ACTIONS TO TAKE:
(a) Repeat the passage of the upland hunting thread word for word, starting with "## Springer (Dec" and going on through "dog did great.".
(b) Carry on the upland hunting thread from its final line.

TEXT SECTION:
Start of Block
# Kid on Christmas Morning



## njsimonson (Sep 24, 2002)

Well...I woke up at 4:15 today. Typical, just like when I was a kid at Christmas time. LOL. Even came to the office to check the internet and print out my scouting report from a couple weeks ago.

First day of another big upland season. I hope you all enjoy it and have a very safe and happy hunt! Get your grouse and partridge!

Shoot often, hit most!


----------



## fishless (Aug 2, 2005)

Good luck NJ, post up some picks if you can!


----------



## Dick Monson (Aug 12, 2002)

It was a good morning to be in the field with clear cool weather unlike last year. The wind had 'em flushing a little early though.
[siteimg]4937[/siteimg]

I tried to talk the gal in the cafe into renting out wall lockers for hunters so they could change into dry boots and leave their stinky socks there but she didn't think so.


----------



## mburgess (Aug 11, 2003)

I got out a little later than I wanted at about 1:30. Brother-in-law and I put on some miles and ended up with 4 sharps and 1 hun. We hunted some perfect sharptail cover that I always get 10-12 flushes out of and only moved 4 sharps all day. It was pretty windy and it seems like they disappear on windy days, but it was still a productive day and beautiful one at that.

Dick that is a nice looking bird dog you have there. Something about those fuzzy faces that makes me smile. :lol:


----------



## Springer (Dec 21, 2004)

My 10 year old got his first upland bird today. A nice sharp, over a nice point by our GSP. I'll post up a picture later.
I got my limit by noon, and when my son and I quit about 2 our group of five had eleven birds. We were seeing quit a few south of petersburg.


----------



## Turner (Oct 7, 2005)

We ended up with 18 on sat and only 4 on sunday (only hunted till noon). Over all it was a really good hunt, the dog did great.


----------



## njsimonson (Sep 24, 2002)

The weekend was one of the best I've ever had in the field!
End of Block
INFORMATION:
Start of Block
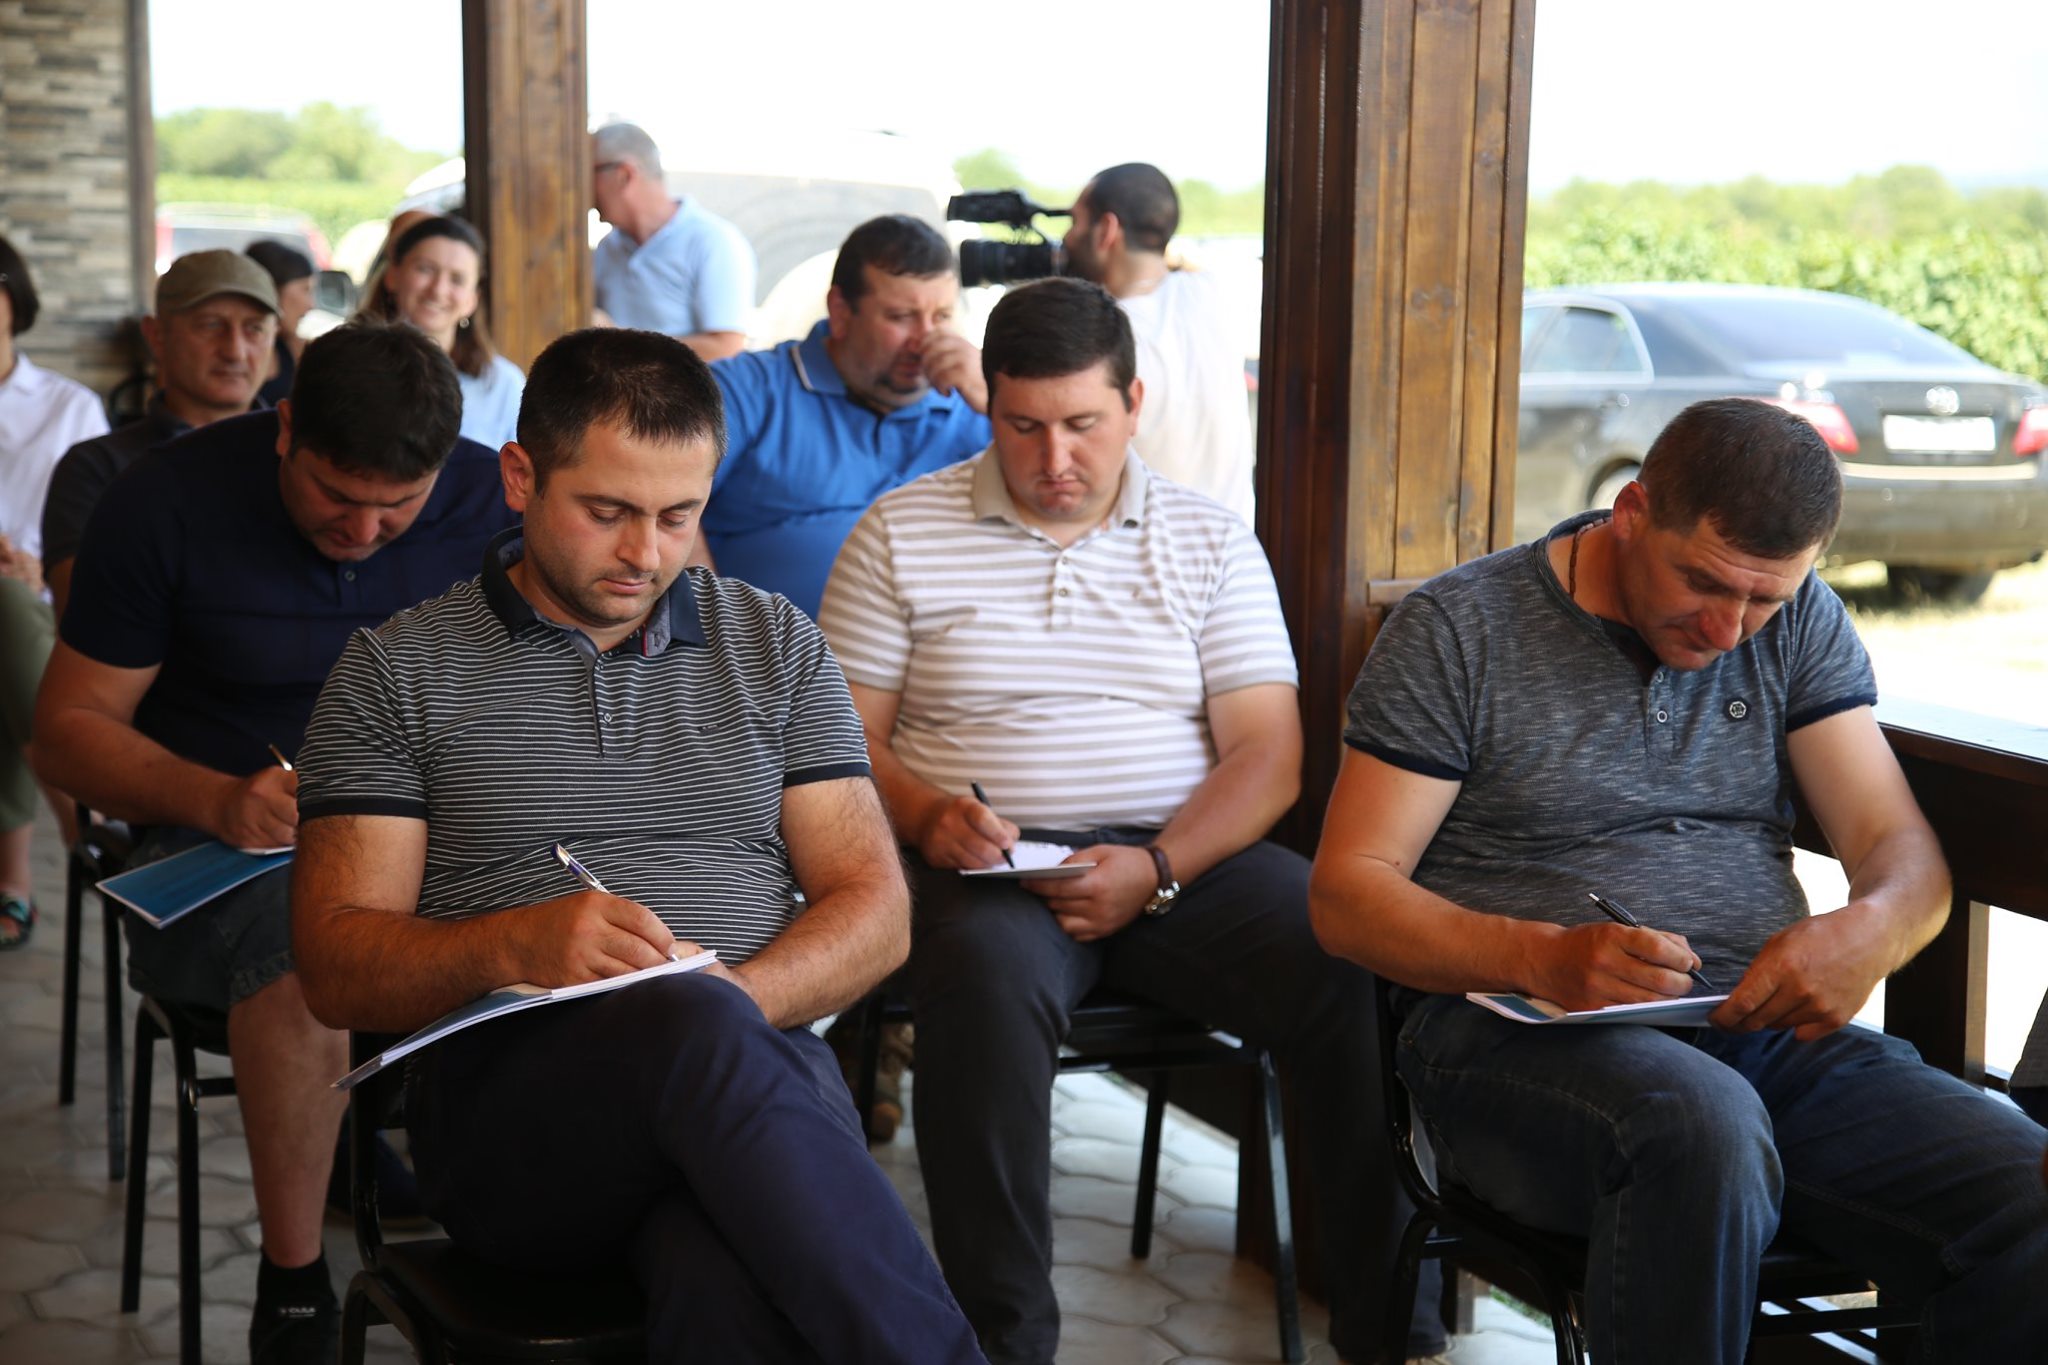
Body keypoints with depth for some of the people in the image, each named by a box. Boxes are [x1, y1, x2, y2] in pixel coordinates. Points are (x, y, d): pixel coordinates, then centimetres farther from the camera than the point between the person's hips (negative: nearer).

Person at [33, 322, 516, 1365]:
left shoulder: (488, 501, 0)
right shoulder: (168, 502, -6)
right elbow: (69, 729, -2)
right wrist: (217, 800, -21)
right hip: (218, 839, -2)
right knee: (306, 951, -37)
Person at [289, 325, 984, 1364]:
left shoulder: (778, 647, 18)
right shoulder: (397, 672, 10)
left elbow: (874, 911, 12)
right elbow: (335, 970, 4)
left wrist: (736, 996, -10)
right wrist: (511, 946, -17)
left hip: (753, 1078, 0)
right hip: (506, 1098, 0)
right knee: (694, 1031, -39)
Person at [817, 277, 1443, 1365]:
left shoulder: (1212, 542, 12)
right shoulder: (902, 531, 10)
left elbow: (1268, 756, 4)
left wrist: (1156, 873, -14)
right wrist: (925, 814, -15)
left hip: (1186, 857, 2)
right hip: (989, 866, -1)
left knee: (1356, 960, -26)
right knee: (989, 979, -37)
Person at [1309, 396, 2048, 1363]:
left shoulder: (1801, 627, 13)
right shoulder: (1457, 629, 1)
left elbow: (1905, 854, 9)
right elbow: (1347, 894, -3)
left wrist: (1869, 930, -17)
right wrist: (1539, 956, -22)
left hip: (1765, 1030, 4)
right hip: (1518, 1025, -3)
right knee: (1703, 1126, -39)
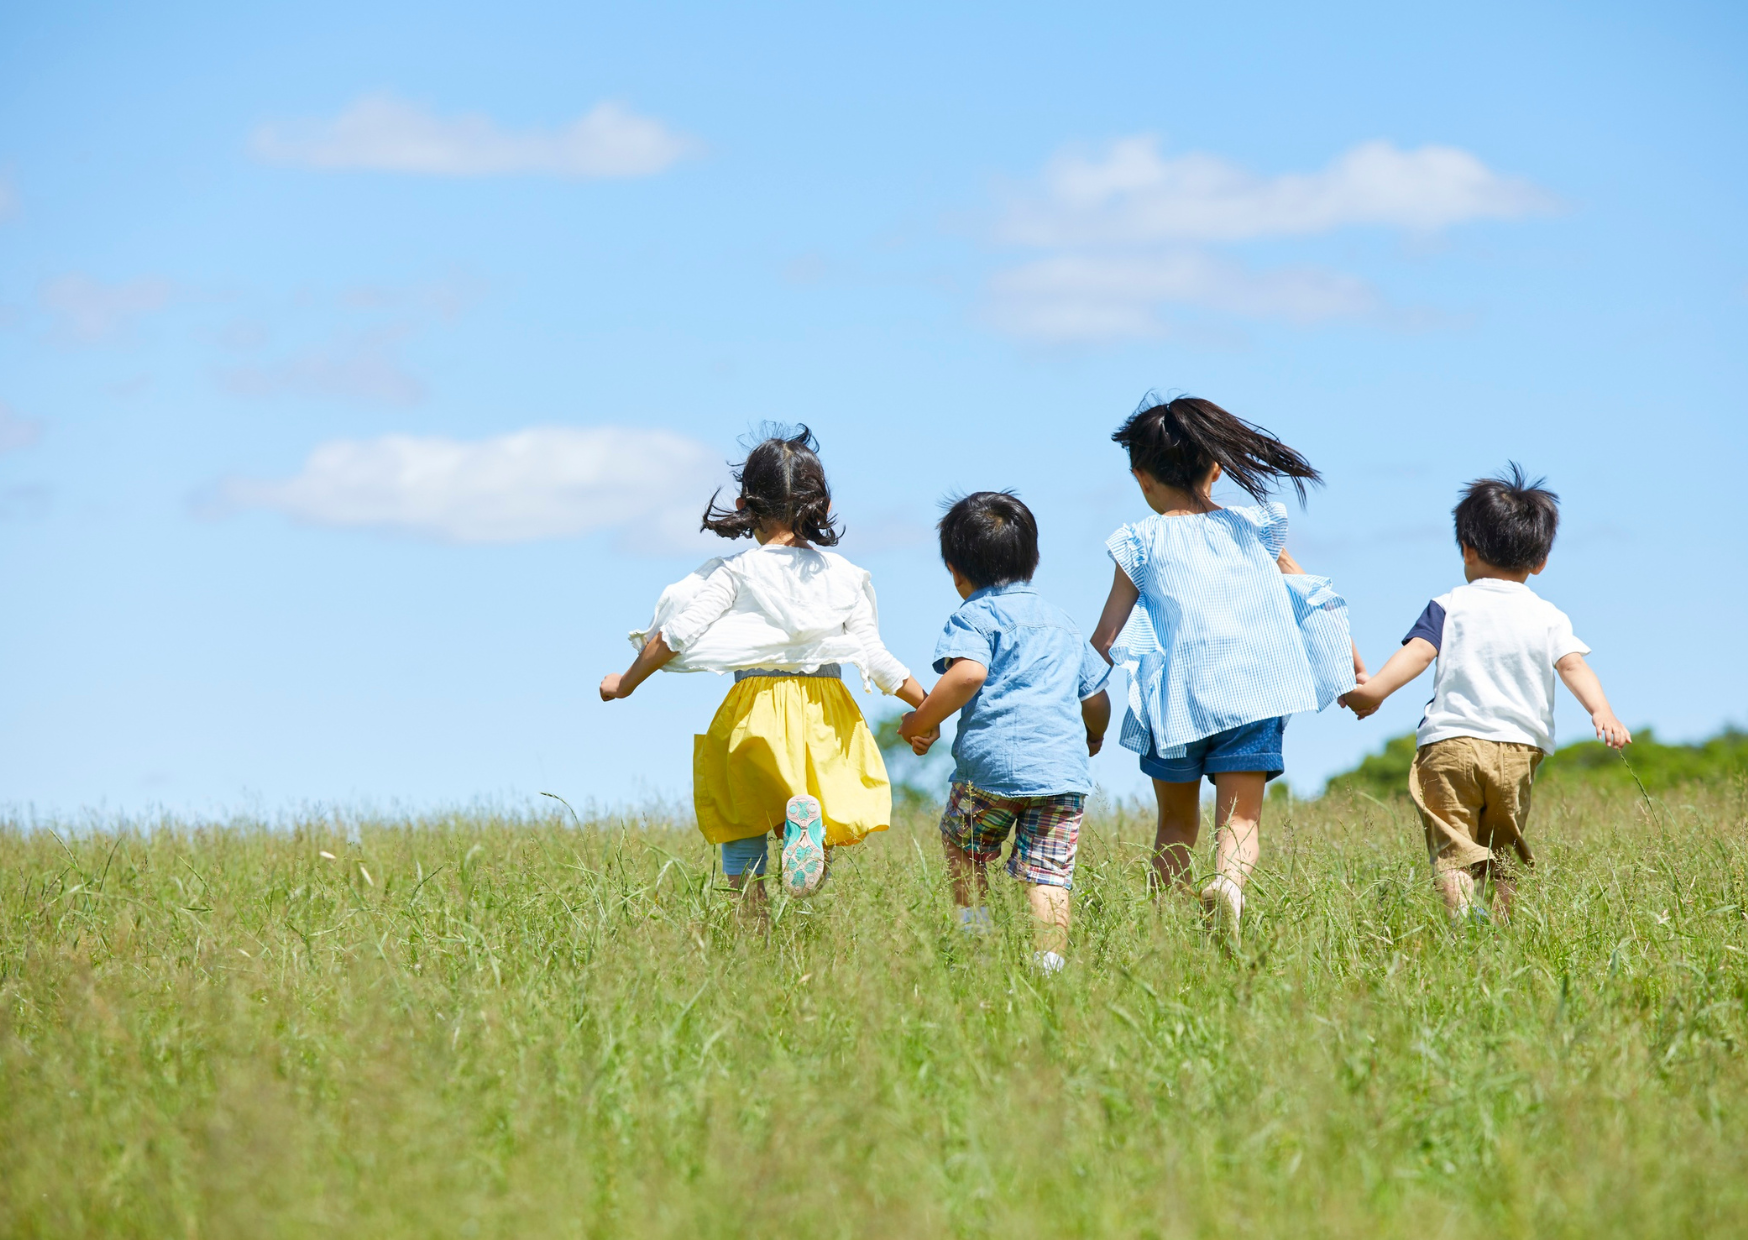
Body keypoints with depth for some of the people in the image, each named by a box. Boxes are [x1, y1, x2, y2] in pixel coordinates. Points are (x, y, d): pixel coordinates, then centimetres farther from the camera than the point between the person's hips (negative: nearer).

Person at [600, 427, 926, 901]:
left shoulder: (737, 573, -2)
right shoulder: (843, 575, 4)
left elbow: (678, 633, -5)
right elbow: (874, 656, 4)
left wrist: (627, 682, 9)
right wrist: (930, 705, 16)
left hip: (756, 712, -1)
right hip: (825, 715, 1)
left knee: (742, 827, 14)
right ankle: (812, 820, -26)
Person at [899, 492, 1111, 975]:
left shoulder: (974, 616, 3)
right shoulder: (1062, 623, 24)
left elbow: (968, 673, -18)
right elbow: (1096, 700, 28)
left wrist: (922, 721, -5)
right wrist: (1092, 737, 50)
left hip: (993, 760, -4)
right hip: (1065, 767, 4)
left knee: (962, 847, 19)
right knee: (1048, 874, -1)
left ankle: (976, 931, 9)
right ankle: (1050, 962, -15)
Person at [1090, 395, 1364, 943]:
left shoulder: (1141, 544, 4)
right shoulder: (1253, 529, 12)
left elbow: (1106, 640, 3)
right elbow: (1313, 597, 16)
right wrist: (1354, 668, 25)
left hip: (1177, 700, -1)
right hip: (1254, 693, 1)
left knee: (1177, 821, 17)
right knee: (1241, 817, -3)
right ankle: (1230, 880, -33)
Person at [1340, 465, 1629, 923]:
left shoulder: (1452, 606, 7)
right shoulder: (1549, 618, 13)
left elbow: (1419, 651, -7)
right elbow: (1573, 664, -2)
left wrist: (1375, 689, -14)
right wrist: (1601, 711, -13)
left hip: (1450, 740, -2)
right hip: (1517, 749, 3)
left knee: (1451, 846, -9)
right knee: (1505, 850, 17)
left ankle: (1460, 908, -34)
End of Block
ANSWERS BY ITEM:
(a)
## Springer (Dec 21, 2004)

My 10 year old got his first upland bird today. A nice sharp, over a nice point by our GSP. I'll post up a picture later.
I got my limit by noon, and when my son and I quit about 2 our group of five had eleven birds. We were seeing quit a few south of petersburg.


----------



## Turner (Oct 7, 2005)

We ended up with 18 on sat and only 4 on sunday (only hunted till noon). Over all it was a really good hunt, the dog did great.

(b)
We got six sharpies the first morning hunting along CRP and alfalfa. I shot three birds in four shots, no doubt my best shooting ever and my first limit of grouse ever. We got one partridge in the evening hunt closer to VC.










On Sunday we got eight grouse. I shot two in two shots, and then went 0-for-9 on three birds the dog flushed for me, they must've been supergrouse. I'm sure he was peeved, good thing my buddies picked up my slack and got their three birds each for him to retrieve.

We went out around five, after I finished mowing the lawn and we picked up two more partridge, not more than a mile out of town, the dog was excellent. I got one bird on two shots, so whatever had me misfiring the last half of the morning, went away.

Nothing could have been better for the weekend than watching my dog picking up where he left off at the end of last year, flushing coveys singletons, retrieving, and quartering with the wind. Too much fun.


----------



## Dick Monson (Aug 12, 2002)

It felt like Xmas morning today! 46 degrees and strong west wind spitting drizzel. Had to put the earlaps down. The first 3/4 mile produced nothing but cold hands. No gloves. I really appreciated the flannel lined pockets in my coat until I walked in 4 birds and got tangled up. Grouse 2, me 0. But ammo companies need business too. Sam pointed a brood of pheasant chicks that were still yellow fuzz with a black stripe. Must have hatched the 1st of the month.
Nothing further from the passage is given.